TASK GOAL |
When you reach the line containing "menentukan kecerdasan. Umumnya" in the records below, start copying exactly, and stop once you have copied the line containing "נוספות או עמלות שנצברו באופן קבוע.".

Records from a data source |
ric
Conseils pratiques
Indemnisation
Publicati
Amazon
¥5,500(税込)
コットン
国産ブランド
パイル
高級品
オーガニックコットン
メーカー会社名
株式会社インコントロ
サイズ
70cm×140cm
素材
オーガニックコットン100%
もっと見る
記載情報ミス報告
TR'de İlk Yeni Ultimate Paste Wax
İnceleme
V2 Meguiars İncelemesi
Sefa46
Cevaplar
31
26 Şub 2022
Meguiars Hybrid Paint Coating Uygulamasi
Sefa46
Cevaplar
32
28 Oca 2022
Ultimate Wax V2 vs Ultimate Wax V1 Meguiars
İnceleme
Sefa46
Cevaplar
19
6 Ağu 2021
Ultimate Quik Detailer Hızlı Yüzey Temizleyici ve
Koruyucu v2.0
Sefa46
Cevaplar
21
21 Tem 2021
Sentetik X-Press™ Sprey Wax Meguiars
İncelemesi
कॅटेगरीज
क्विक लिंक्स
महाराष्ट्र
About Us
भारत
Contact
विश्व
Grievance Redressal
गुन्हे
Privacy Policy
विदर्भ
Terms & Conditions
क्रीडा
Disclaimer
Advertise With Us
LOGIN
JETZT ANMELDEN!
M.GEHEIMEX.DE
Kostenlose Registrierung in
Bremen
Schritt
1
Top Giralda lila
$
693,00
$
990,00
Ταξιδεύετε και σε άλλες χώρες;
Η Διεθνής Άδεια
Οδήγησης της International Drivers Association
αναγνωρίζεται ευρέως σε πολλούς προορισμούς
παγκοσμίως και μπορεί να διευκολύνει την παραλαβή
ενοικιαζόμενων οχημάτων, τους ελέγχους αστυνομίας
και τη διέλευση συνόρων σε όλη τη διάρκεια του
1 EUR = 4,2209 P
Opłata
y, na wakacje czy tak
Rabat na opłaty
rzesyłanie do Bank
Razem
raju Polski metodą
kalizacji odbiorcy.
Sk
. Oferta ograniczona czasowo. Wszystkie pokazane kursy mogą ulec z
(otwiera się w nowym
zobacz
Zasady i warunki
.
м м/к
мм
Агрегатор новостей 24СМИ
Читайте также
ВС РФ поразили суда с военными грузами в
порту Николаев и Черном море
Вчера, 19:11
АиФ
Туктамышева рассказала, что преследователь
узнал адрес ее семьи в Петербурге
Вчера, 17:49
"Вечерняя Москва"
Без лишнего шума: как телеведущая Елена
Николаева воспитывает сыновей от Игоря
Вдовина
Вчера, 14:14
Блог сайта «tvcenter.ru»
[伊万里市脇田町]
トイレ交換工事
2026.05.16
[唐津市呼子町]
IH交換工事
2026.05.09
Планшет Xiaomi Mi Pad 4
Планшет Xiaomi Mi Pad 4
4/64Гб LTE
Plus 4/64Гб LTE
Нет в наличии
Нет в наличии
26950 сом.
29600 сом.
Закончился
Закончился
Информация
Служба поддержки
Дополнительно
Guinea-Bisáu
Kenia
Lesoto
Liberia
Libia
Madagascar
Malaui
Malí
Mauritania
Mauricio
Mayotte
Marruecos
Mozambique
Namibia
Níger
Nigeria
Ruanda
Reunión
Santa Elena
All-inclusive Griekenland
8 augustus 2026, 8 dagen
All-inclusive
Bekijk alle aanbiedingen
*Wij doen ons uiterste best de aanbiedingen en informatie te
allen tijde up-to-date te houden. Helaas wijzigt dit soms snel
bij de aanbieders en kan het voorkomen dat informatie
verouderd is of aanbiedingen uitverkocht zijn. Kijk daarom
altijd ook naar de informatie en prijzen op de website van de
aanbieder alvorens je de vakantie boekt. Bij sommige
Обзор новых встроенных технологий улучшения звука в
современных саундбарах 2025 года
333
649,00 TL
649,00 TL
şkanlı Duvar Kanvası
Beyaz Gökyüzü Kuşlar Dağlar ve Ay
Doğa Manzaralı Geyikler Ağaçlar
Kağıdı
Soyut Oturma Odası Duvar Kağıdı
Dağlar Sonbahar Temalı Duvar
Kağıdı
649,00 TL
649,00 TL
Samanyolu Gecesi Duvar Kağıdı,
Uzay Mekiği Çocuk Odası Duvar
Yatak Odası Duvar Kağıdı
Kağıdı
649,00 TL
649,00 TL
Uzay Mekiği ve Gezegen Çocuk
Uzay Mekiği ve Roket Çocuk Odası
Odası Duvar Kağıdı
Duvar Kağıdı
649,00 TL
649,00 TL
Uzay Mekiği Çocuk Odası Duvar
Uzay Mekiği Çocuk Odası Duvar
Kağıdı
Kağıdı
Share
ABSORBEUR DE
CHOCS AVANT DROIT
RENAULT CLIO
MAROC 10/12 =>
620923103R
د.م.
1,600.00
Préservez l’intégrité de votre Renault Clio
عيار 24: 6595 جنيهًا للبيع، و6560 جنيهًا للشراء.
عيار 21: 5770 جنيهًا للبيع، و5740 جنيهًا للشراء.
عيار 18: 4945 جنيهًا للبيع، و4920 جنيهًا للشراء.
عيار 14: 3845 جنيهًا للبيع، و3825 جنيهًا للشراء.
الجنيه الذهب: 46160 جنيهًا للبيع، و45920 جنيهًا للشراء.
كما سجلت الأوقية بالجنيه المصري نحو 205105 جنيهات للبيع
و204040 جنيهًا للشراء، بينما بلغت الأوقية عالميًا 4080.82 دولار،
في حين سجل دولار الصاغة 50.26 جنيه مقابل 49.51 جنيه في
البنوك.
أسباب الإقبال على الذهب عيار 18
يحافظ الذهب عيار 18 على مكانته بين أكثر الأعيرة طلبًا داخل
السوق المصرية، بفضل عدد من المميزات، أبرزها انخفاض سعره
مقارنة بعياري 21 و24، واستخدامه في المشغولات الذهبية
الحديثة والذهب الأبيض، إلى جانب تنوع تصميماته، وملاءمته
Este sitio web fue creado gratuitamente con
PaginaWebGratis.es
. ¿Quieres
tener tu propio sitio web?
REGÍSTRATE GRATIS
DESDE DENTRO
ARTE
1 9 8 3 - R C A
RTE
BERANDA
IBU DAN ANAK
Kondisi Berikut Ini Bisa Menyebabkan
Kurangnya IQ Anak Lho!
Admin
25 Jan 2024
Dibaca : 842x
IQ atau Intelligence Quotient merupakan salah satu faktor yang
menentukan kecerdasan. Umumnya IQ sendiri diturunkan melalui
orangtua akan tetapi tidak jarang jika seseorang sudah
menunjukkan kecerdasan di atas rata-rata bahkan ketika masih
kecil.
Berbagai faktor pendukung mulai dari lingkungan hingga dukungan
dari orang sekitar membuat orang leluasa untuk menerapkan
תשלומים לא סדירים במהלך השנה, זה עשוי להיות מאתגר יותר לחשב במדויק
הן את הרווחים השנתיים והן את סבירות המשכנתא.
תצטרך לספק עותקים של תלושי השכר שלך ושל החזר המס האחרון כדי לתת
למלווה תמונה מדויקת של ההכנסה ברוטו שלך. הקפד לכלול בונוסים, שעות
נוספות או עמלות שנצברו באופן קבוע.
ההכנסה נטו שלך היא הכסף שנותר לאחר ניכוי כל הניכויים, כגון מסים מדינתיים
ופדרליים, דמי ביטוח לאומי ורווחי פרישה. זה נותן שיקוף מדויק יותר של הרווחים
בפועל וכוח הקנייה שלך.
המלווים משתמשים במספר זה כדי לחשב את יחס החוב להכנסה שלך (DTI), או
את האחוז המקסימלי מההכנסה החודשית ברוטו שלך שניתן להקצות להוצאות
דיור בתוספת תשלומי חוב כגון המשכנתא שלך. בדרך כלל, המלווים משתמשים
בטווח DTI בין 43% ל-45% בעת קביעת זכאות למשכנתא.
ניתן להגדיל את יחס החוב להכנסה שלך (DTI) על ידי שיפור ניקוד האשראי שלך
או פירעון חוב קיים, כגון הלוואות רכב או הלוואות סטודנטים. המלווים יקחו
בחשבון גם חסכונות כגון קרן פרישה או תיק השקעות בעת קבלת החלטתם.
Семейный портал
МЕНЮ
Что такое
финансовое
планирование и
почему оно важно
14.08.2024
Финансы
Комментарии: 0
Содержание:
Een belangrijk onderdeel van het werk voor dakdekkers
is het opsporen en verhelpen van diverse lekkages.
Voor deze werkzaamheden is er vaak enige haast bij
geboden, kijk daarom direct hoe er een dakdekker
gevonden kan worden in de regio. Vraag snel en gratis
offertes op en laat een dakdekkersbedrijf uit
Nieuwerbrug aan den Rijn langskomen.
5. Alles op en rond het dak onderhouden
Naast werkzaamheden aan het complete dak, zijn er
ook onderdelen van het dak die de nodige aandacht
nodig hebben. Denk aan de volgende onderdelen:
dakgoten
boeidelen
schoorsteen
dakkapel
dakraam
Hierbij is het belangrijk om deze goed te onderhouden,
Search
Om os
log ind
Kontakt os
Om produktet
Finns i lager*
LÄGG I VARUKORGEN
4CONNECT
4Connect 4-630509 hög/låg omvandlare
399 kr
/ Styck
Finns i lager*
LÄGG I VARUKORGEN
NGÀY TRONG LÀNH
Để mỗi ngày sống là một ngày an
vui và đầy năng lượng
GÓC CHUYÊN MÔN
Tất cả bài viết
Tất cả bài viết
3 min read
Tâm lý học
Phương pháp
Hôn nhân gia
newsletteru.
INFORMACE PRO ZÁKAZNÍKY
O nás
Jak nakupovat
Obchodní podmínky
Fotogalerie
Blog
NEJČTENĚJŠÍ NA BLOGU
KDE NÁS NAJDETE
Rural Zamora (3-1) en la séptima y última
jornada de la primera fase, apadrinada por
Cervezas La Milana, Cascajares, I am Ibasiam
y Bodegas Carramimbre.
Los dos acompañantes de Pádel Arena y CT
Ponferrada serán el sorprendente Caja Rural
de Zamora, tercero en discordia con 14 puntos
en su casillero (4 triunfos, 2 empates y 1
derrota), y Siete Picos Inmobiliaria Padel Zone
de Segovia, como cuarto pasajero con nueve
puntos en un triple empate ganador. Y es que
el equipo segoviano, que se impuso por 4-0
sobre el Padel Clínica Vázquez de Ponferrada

RESULT OF THIS EXERCISE |
menentukan kecerdasan. Umumnya IQ sendiri diturunkan melalui
orangtua akan tetapi tidak jarang jika seseorang sudah
menunjukkan kecerdasan di atas rata-rata bahkan ketika masih
kecil.
Berbagai faktor pendukung mulai dari lingkungan hingga dukungan
dari orang sekitar membuat orang leluasa untuk menerapkan
תשלומים לא סדירים במהלך השנה, זה עשוי להיות מאתגר יותר לחשב במדויק
הן את הרווחים השנתיים והן את סבירות המשכנתא.
תצטרך לספק עותקים של תלושי השכר שלך ושל החזר המס האחרון כדי לתת
למלווה תמונה מדויקת של ההכנסה ברוטו שלך. הקפד לכלול בונוסים, שעות
נוספות או עמלות שנצברו באופן קבוע.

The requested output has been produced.